Section 145 of the ITAA 1936 denies a deduction to an insured person for insurance premiums paid or payable in certain circumstances. It states:

    Notwithstanding any other provision of this Act, no such premium shall be an allowable deduction to the insured person unless arrangements have been made to the satisfaction of the Commissioner for the payment of any income tax which has been or may be assessed in respect of that premium.

The reference to 'such premium' in section 145 of the ITAA 1936 is a reference to the premium contemplated in section 142 of the ITAA 1936. For section 145 of the ITAA 1936 to apply, the entity claiming the deduction must be the insured person and section 142 of the ITAA 1936 must apply to the insurance premiums paid or payable.

Section 141 of the ITAA 1936 defines 'insured person' to mean 'a person with whom any insurance contract is entered into by an insurer', and 'insurer' as 'any non-resident who undertakes liability under an insurance contract'.

In the present circumstances, for administrative convenience, the insurance premiums under the Insurance Policies are issued by the insurance broker to ServiceCo, a Group company incorporated outside of Australia.
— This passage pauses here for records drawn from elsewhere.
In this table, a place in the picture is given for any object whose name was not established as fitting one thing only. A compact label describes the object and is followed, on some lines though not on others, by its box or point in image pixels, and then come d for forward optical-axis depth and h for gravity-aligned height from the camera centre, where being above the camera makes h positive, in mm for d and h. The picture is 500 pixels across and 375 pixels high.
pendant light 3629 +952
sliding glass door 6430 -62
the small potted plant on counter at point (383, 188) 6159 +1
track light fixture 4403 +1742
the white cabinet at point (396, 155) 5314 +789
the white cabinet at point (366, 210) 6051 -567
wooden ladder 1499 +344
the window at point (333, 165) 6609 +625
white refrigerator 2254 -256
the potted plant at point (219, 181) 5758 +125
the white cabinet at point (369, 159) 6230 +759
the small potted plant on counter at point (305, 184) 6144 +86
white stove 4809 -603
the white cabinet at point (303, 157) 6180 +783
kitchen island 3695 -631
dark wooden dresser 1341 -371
Under the shared services agreement, ServiceCo on-charges the cost of the premiums to a Group company in each jurisdiction covered under the Insurance Policies based on the aggregate value of certain property in each jurisdiction. In relation to Australia, ServiceCo on-charges a portion of the cost of the premiums to: HeadCo, SubCo1, or SubCo2.

The shared services agreement is not an 'insurance contract' for the purposes of Division 15 of the ITAA 1936 as it is not a contract or guarantee whereby liability is undertaken, contingent upon the happening of any specified event, to pay any money or make good any loss or damage. It follows that payments under the shared services agreement are not payments of insurance premium for the purposes of section 142 of the ITAA 1936.
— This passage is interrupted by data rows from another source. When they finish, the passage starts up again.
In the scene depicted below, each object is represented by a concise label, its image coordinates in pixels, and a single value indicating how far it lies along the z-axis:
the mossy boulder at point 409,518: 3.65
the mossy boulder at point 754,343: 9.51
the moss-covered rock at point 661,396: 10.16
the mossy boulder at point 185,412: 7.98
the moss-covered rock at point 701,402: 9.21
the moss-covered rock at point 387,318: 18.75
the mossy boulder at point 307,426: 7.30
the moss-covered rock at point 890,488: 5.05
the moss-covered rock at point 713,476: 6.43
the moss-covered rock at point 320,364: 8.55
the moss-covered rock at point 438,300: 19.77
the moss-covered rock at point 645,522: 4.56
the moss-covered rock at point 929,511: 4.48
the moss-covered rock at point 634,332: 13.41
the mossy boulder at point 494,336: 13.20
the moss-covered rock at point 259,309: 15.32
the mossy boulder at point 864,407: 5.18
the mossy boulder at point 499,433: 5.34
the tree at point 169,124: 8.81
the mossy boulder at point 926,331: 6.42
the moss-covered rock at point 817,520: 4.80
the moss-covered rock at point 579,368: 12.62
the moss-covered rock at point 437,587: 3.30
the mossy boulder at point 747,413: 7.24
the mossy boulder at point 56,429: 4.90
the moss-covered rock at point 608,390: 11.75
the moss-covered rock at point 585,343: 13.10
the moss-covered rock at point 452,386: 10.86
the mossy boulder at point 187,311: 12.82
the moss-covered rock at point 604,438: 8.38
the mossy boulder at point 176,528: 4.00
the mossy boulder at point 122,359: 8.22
Accordingly, section 145 of the ITAA 1936 has no application to the payments made under the shared services agreement by HeadCo (as head company of its tax consolidated group) to ServiceCo as contributions to insurance premiums under Insurance Policies entered into by the Parent Companies.
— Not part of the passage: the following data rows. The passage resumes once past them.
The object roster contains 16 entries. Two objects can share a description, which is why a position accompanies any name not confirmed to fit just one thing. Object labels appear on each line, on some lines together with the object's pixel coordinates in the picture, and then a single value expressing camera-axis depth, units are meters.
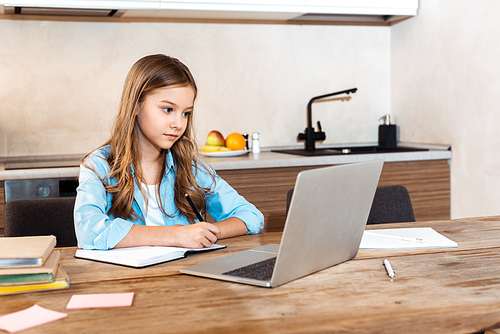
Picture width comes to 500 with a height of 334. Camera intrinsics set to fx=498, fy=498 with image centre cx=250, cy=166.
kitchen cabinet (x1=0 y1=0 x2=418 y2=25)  2.27
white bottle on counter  2.68
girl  1.13
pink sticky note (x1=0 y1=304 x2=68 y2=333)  0.67
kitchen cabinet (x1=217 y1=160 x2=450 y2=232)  2.26
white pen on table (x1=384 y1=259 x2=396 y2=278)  0.88
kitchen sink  2.55
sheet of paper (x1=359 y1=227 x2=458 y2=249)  1.10
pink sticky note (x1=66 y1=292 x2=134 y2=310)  0.75
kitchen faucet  2.79
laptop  0.79
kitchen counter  2.04
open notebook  0.98
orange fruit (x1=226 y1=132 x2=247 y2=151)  2.54
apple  2.61
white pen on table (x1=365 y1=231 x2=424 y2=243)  1.14
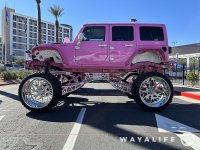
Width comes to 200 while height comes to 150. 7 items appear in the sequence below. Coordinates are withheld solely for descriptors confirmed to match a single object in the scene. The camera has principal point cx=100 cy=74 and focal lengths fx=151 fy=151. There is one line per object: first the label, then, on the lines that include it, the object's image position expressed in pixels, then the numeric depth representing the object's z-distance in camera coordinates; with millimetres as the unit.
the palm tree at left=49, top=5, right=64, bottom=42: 22154
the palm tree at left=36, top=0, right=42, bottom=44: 17159
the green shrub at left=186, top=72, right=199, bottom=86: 9435
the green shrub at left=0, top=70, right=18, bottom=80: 14573
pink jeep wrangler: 4505
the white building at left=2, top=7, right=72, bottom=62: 60208
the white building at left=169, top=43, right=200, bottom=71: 27109
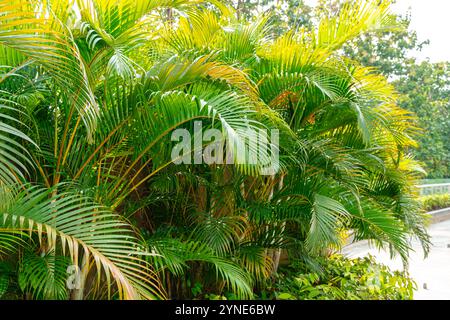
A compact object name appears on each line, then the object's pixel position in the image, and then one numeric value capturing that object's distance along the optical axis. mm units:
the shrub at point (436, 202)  10755
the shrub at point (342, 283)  3321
Additionally, HeadCo and its wholly owned subsidiaries are not parties to the Insurance Policies held with the consortium of insurers, and thus they are not an 'insured person' with respect to the Insurance Policies for the purposes of section 145 of the ITAA 1936.

It is noted that section 145 of the ITAA 1936 is a privative provision which principally has the purpose of denying a deduction to the insured person for premiums paid to a non-resident insurer unless satisfactory arrangements have been made to pay income tax arising from those premiums which are included in the assessable income of the non-resident insurer. It is not a provision under which deductibility of expenditure falls to be considered per se. Before any expenditure falls to be considered by section 145 of the ITAA 1936, such expenditure first needs to satisfy conditions of deductibility under a provision of the income tax legislation, for example section 8-1 of the Income Tax Assessment Act 1997.